(EXCERPT TO READ):
Professor and Procurator

In 1528 Buchanan graduated M.A. at Scots College, University of Paris. The next year he was appointed regent, or professor, in the College of Sainte-Barbe, and taught there for over three years. Sainte-Barbe was one of the most prestigious and advanced colleges at that time. George added to that prestige by creating new reforms in teaching Latin. In 1529 he was elected "Procurator of the German Nation" in the University of Paris, and was re-elected four times in four successive months. He resigned his regentship in 1531, and in 1532 became tutor to Gilbert Kennedy, 3rd Earl of Cassilis, with whom he returned to Scotland early in 1537 having acquired a great reputation for learning.

Theological stance

At this period Buchanan assumed the same attitude toward the Catholic Church as Erasmus: he did not repudiate its doctrines, but considered himself free to criticise its practice. Though he listened to the arguments of the Protestant Reformers, he did not join their ranks until 1553. His first literary production in Scotland, when he was in Lord Cassilis's household in the west country, was the poem Somnium, a satirical attack on the Franciscan friars and the monastic life generally. This assault on the monks was not displeasing to James V, who engaged Buchanan as tutor to one of his natural sons, James Stewart, and encouraged him in a more daring effort. The poems Palinodia and Franciscanus et Fratres remained unpublished for many years, but made the author hated by the Franciscan order.

Humanist in exile

Arrest, escape and relocation

In 1539 there was persecution in Scotland of the Lutherans, and Buchanan among others was arrested. Although the King had withheld his protection, Buchanan managed to escape and made his way to London, and then Paris. In Paris, however, he found himself in danger when his main enemy, Cardinal David Beaton, arrived there as ambassador, and on the invitation of André de Gouveia, he moved to Bordeaux. Gouveia was then principal of the newly founded College of Guienne, and by his influence Buchanan was appointed professor of Latin. During his time there several of his major works, the translations of Medea and Alcestis, and the two dramas, Jephthes, sive Votum and Baptistes , were completed.
Michel de Montaigne was Buchanan's pupil at Bordeaux and acted in his tragedies. In the essay Of Presumption he classes Buchanan with Jean d'Aurat, Theodore Beza, Michel de l'Hôpital, Pierre deMontdoré and Adrianus Turnebus, as one of the foremost Latin poets of his time. Here also Buchanan formed a lasting friendship with Julius Caesar Scaliger; in later life he won the admiration of Joseph Scaliger, who wrote an epigram on Buchanan which contains the couplet, famous in its day: "Imperii fuerat Romani Scotia limes; Romani eloquii Scotia limes erit?" Austin Seal and Steve Philp translate this as: 'Just as Scotland was at the apex of the Roman Empire, so Scotland shall be at the apex of Roman eloquence'.

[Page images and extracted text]

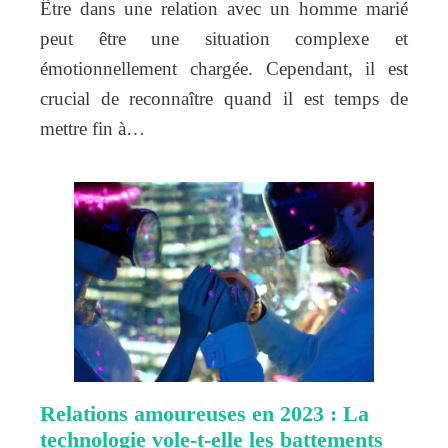
Être dans une relation avec un homme marié
peut être une situation complexe et
émotionnellement chargée. Cependant, il est
crucial de reconnaître quand il est temps de
mettre fin à…
Relations amoureuses en 2023 : La
technologie vole-t-elle les battements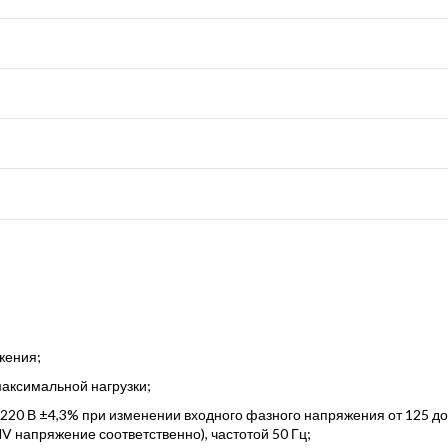
жения;
максимальной нагрузки;
20 В ±4,3% при изменении входного фазного напряжения от 125 до 
 напряжение соответственно), частотой 50 Гц;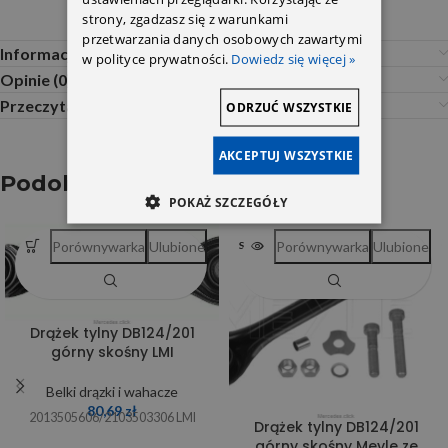
strony, zgadzasz się z warunkami
przetwarzania danych osobowych zawartymi
Informacje dodatkowe
w polityce prywatności.
Dowiedz się więcej »
Opinie (0)
Przeczytaj Przed Zakupem
ODRZUĆ WSZYSTKIE
AKCEPTUJ WSZYSTKIE
Podobne produkty
POKAŻ SZCZEGÓŁY
Porównywarka
Ulubione
Porównywarka
Ulubione
SOLD OUT
Drążek tylny DB124/201
górny skośny LMI
Belki drązki i wahacze
80,69
zł
2013505606/2103503306 LMI
Drążek tylny DB124/201
górny skośny Meyle ze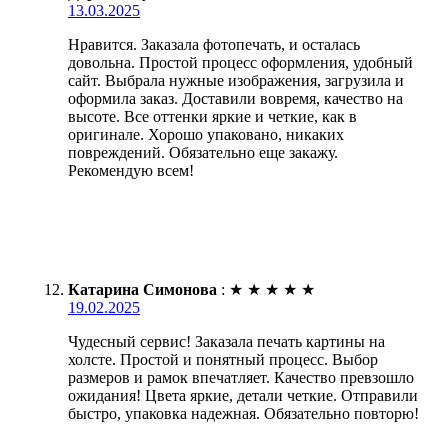
13.03.2025
Нравится. Заказала фотопечать, и осталась
довольна. Простой процесс оформления, удобный
сайт. Выбрала нужные изображения, загрузила и
оформила заказ. Доставили вовремя, качество на
высоте. Все оттенки яркие и четкие, как в
оригинале. Хорошо упаковано, никаких
повреждений. Обязательно еще закажу.
Рекомендую всем!
Катарина Симонова
:
★
★
★
★
★
19.02.2025
Чудесный сервис! Заказала печать картины на
холсте. Простой и понятный процесс. Выбор
размеров и рамок впечатляет. Качество превзошло
ожидания! Цвета яркие, детали четкие. Отправили
быстро, упаковка надежная. Обязательно повторю!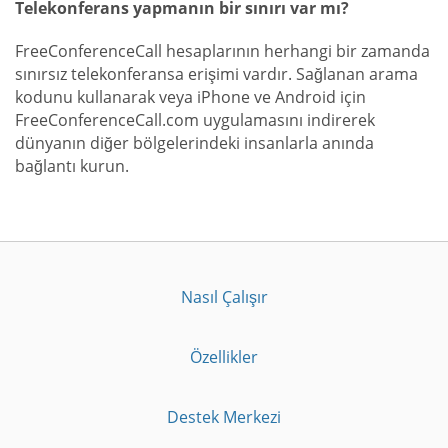
Telekonferans yapmanın bir sınırı var mı?
FreeConferenceCall hesaplarının herhangi bir zamanda
sınırsız telekonferansa erişimi vardır. Sağlanan arama
kodunu kullanarak veya iPhone ve Android için
FreeConferenceCall.com uygulamasını indirerek
dünyanın diğer bölgelerindeki insanlarla anında
bağlantı kurun.
Nasıl Çalışır
Özellikler
Destek Merkezi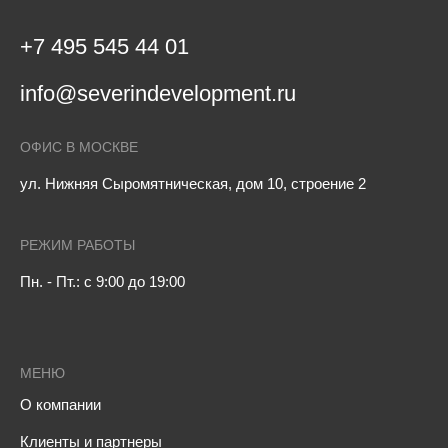
+7 495 545 44 01
info@severindevelopment.ru
ОФИС В МОСКВЕ
ул. Нижняя Сыромятническая, дом 10, строение 2
РЕЖИМ РАБОТЫ
Пн. - Пт.: с 9:00 до 19:00
МЕНЮ
О компании
Клиенты и партнеры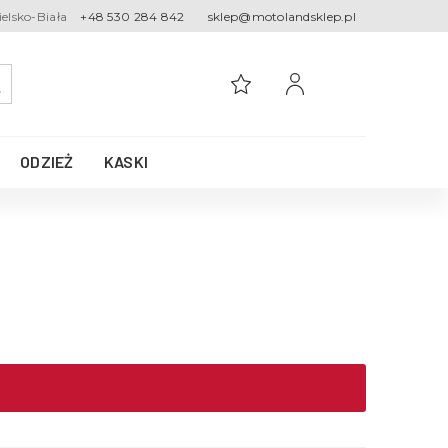
ielsko-Biała
+48 530 284 842
sklep@motolandsklep.pl
ODZIEŻ
KASKI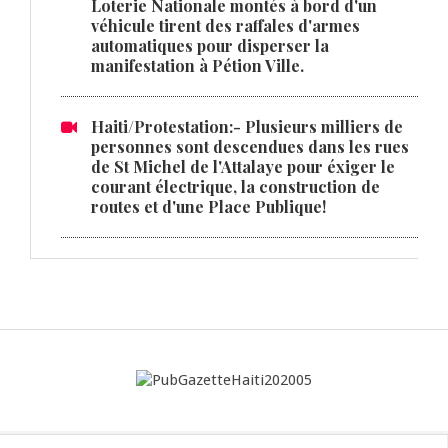
Loterie Nationale montés à bord d'un
véhicule tirent des raffales d'armes
automatiques pour disperser la
manifestation à Pétion Ville.
Haiti/Protestation:- Plusieurs milliers de
personnes sont descendues dans les rues
de St Michel de l'Attalaye pour éxiger le
courant électrique, la construction de
routes et d'une Place Publique!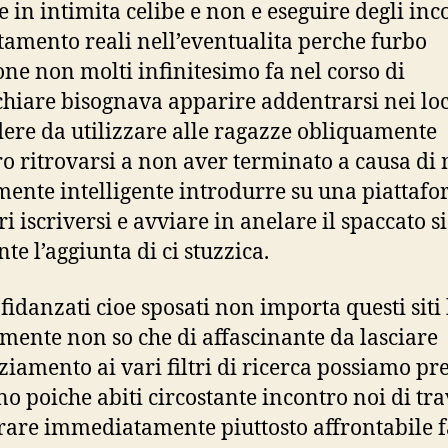
e in intimita celibe e non e eseguire degli inc
itamento reali nell’eventualita perche furbo
one non molti infinitesimo fa nel corso di
hiare bisognava apparire addentrarsi nei loc
ere da utilizzare alle ragazze obliquamente
ro ritrovarsi a non aver terminato a causa di 
mente intelligente introdurre su una piattafo
ri iscriversi e avviare in anelare il spaccato 
te l’aggiunta di ci stuzzica.
 fidanzati cioe sposati non importa questi sit
mente non so che di affascinante da lasciare
ziamento ai vari filtri di ricerca possiamo pr
no poiche abiti circostante incontro noi di tr
rare immediatamente piuttosto affrontabile 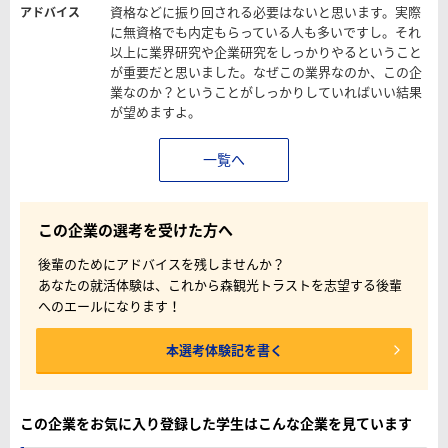
資格などに振り回される必要はないと思います。実際
アドバイス
に無資格でも内定もらっている人も多いですし。それ
以上に業界研究や企業研究をしっかりやるということ
が重要だと思いました。なぜこの業界なのか、この企
業なのか？ということがしっかりしていればいい結果
が望めますよ。
一覧へ
この企業の選考を受けた方へ
後輩のためにアドバイスを残しませんか？
あなたの就活体験は、これから森観光トラストを志望する後輩
へのエールになります！
本選考体験記を書く
この企業をお気に入り登録した学生はこんな企業を見ています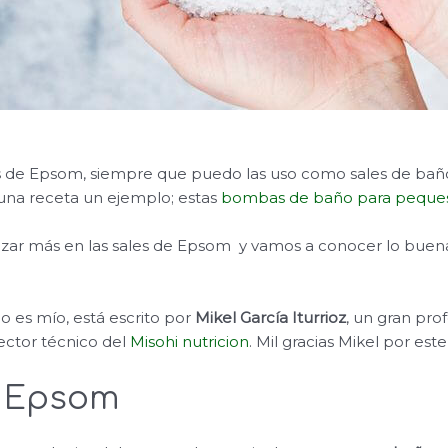
s de Epsom, siempre que puedo las uso como sales de baño
una receta un ejemplo; estas
bombas de baño para peque
zar más en las sales de Epsom y vamos a conocer lo buen
no es mío, está escrito por
Mikel García Iturrioz
, un gran prof
rector técnico del
Misohi nutricion
. Mil gracias Mikel por es
e Epsom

(PROBLEMS TO WORK ON):
A) From the Buchanan excerpt, quote the passage starting with "At this period" and going on through "the Franciscan order.".
B) Summarize the Buchanan excerpt in three sentences.
C) In the Buchanan excerpt, who invited Buchanan to move to Bordeaux?

(TASK SOLUTIONS):
A)
At this period Buchanan assumed the same attitude toward the Catholic Church as Erasmus: he did not repudiate its doctrines, but considered himself free to criticise its practice. Though he listened to the arguments of the Protestant Reformers, he did not join their ranks until 1553. His first literary production in Scotland, when he was in Lord Cassilis's household in the west country, was the poem Somnium, a satirical attack on the Franciscan friars and the monastic life generally. This assault on the monks was not displeasing to James V, who engaged Buchanan as tutor to one of his natural sons, James Stewart, and encouraged him in a more daring effort. The poems Palinodia and Franciscanus et Fratres remained unpublished for many years, but made the author hated by the Franciscan order.

B) Buchanan graduated M.A. at Paris in 1528, taught at the College of Sainte-Barbe, and was elected Procurator of the German Nation before returning to Scotland in 1537 as tutor to Gilbert Kennedy, 3rd Earl of Cassilis. His satirical poems attacking the Franciscan friars pleased James V but made him hated by the Franciscan order. After his arrest in the 1539 persecution of the Lutherans, he escaped to London, then Paris, and finally Bordeaux, where he taught Latin at the College of Guienne, completed several major works, and had Michel de Montaigne as a pupil.

C) André de Gouveia